What if instead of building dozens of separate tools, I built one massive platform where everything lived together?
In 2025 I made a decision.
I decided I did not want to spread myself thin across countless small projects anymore. I wanted to focus all my energy on building something large, meaningful, and aligned with my core values.
Those values were simple.
Open systems. Privacy first software. Tools that gave builders real leverage without trapping them inside endless subscriptions.
That decision led to the idea that would eventually become Cordoval.
At first Cordoval was a simple idea.
I wanted to build a single website that contained a collection of tools designed to help people start building online. Instead of paying for ten or fifteen different services every month, builders could access the tools they needed in one place.
Subscriptions across modern software platforms can easily cost hundreds of pounds every month. My goal was to create an alternative that was accessible and free to use.
But as I began planning the platform, my thinking expanded.
Why stop at a tool bundle?
Why not build something bigger.
Instead of just building a set of tools, I started imagining an entire ecosystem designed for builders. A platform where someone could work, build, learn, connect with others, and even relax without leaving the environment.
The concept slowly evolved into something much larger.
An everything app for builders.
A place that combined work tools, AI systems, personal productivity tools, social features, and even entertainment into one platform.
The more I thought about it, the more it made sense. As a creative person I constantly have ideas. Cordoval could become the environment where all those ideas lived and grew together.

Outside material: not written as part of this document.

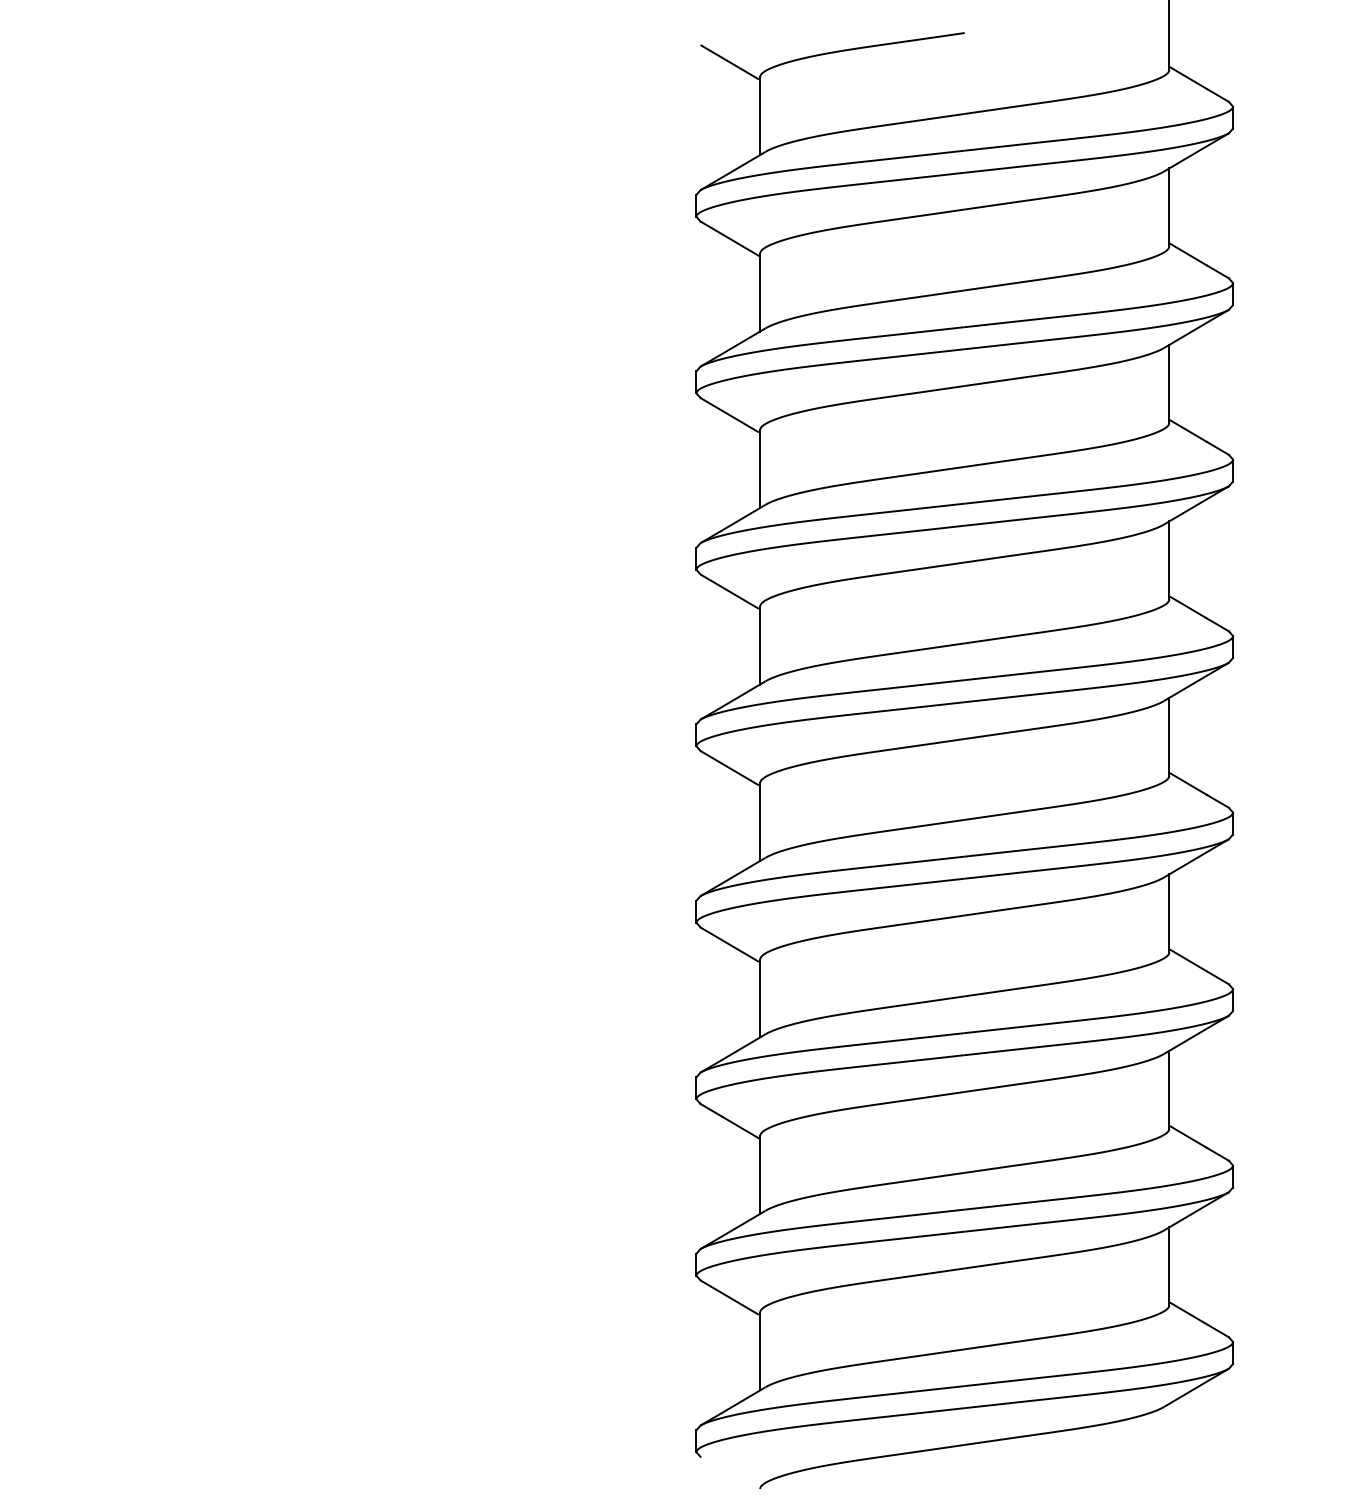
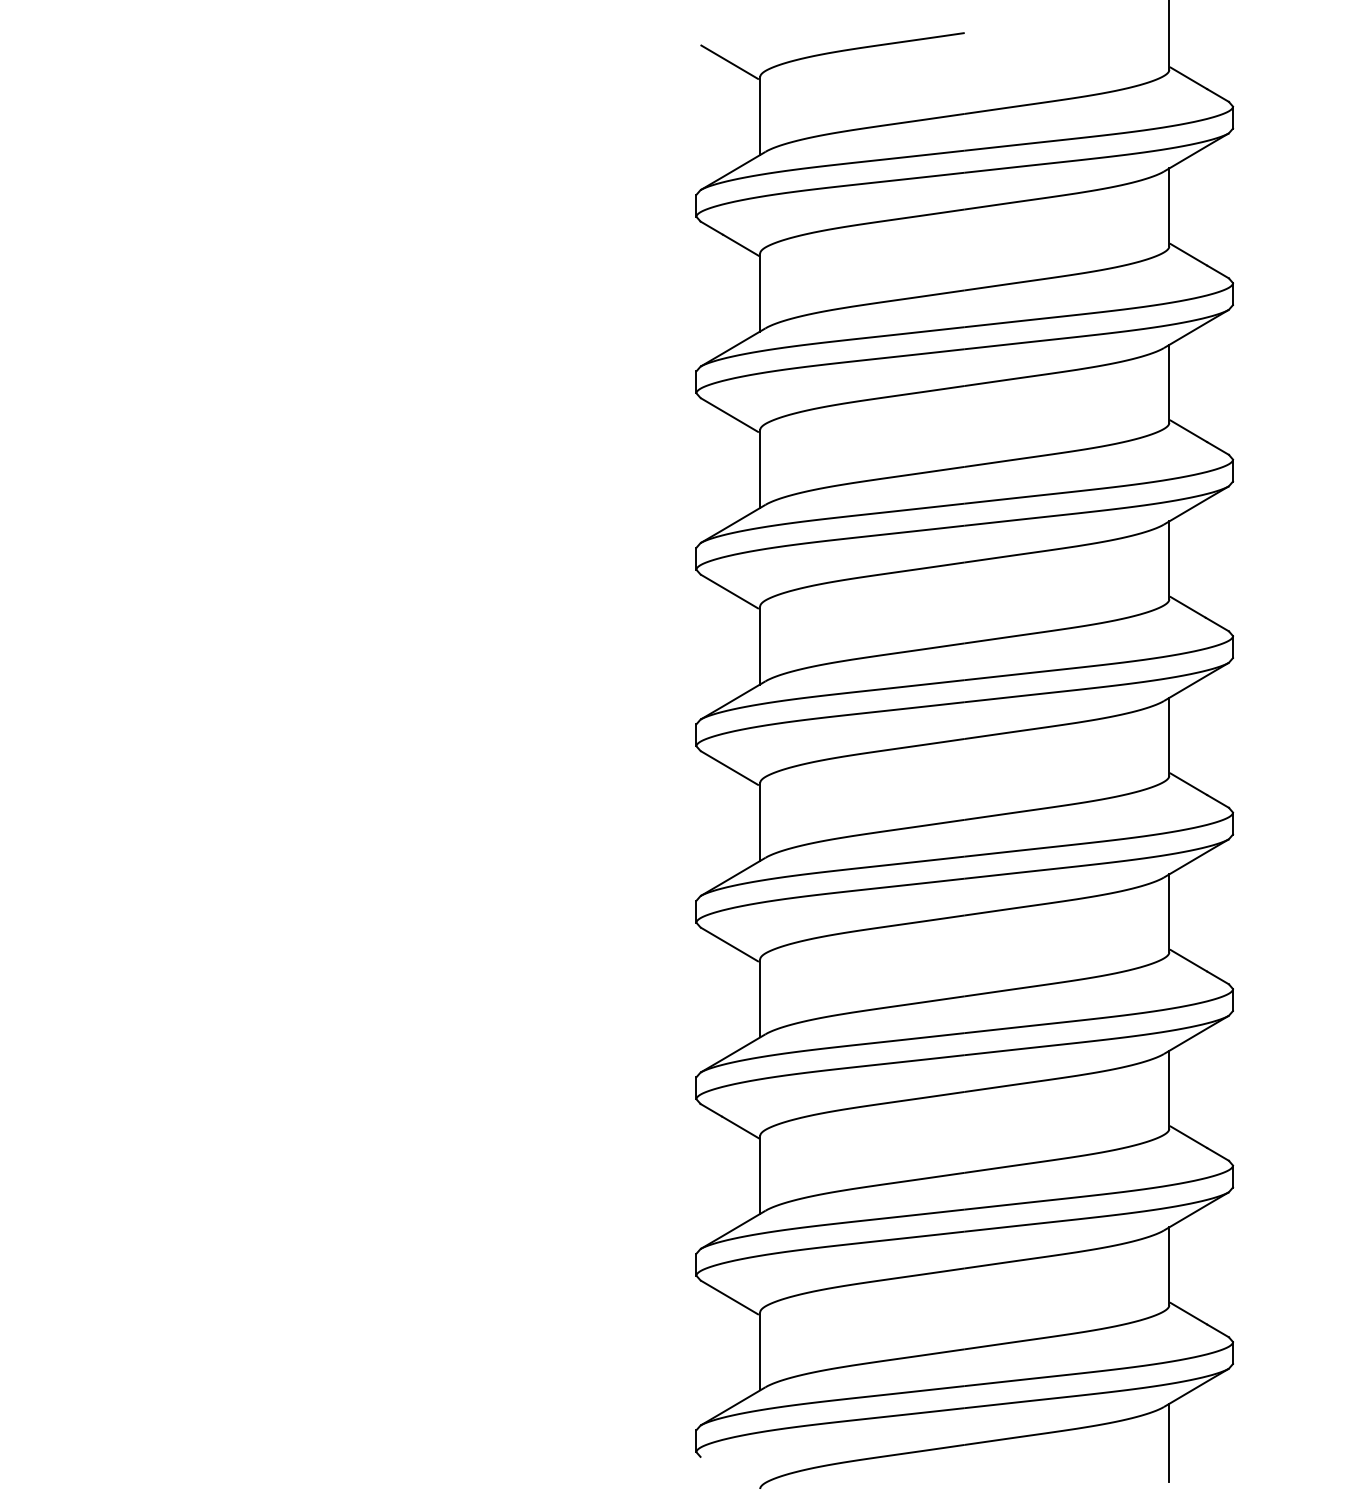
line at (1169, 1442): none -> present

So I began planning seriously.
I mapped out every tool I wanted to build. I researched the best frameworks and systems that could help me build them efficiently. I explored how AI could accelerate development while still allowing me to maintain control over the direction of the platform.
Then I started building.
Step by step.
One tool at a time.
The process took a year of consistent development. During that time I learned more than I had in the previous decade of experimentation.
I learned how to code properly. I learned how to collaborate with AI as a development partner. I learned interface design, user experience design, and system architecture. I learned what founders actually need when they are trying to turn ideas into real projects.

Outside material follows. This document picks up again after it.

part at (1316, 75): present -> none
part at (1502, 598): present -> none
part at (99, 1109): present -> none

Over time the platform grew larger and more capable.
Eventually Cordoval became something far bigger than the original idea. The platform now includes more than eighteen business tools, personal productivity tools, over twenty AI powered tools, a social network designed specifically for builders, and even a gaming section featuring more than one hundred indie games.
Because even builders need time to relax sometimes.
But the most important thing Cordoval gave me was clarity about my own path.
Through building it I discovered exactly what I want to spend my life doing.
I want to build systems.
Platforms that help people create, learn, and grow. Tools that give individuals the leverage to turn ideas into reality. Technology that respects privacy and empowers builders instead of exploiting them.
When I look back at where I started, growing up in chaos on a council estate, the path here feels almost unreal.
But it also proves something important.
Your starting point does not have to define your ending.
The curiosity I had as a kid watching technology talks on a laptop became the foundation for everything that came later. The hours spent learning during difficult times became the skills that allowed me to build real platforms years later.
Today Cordoval is available for the world to use freely, without harvesting user data or locking people into expensive software ecosystems.
And this is only the beginning.
My focus now is simple. Continue improving Cordoval. Continue building tools that empower builders. Continue sharing everything I have learned from years of experimenting, studying, and building through some of the hardest moments of my life.
Because the knowledge that once helped me escape my circumstances might help someone else do the same.
And if Cordoval can play even a small part in that, then the journey has been worth it.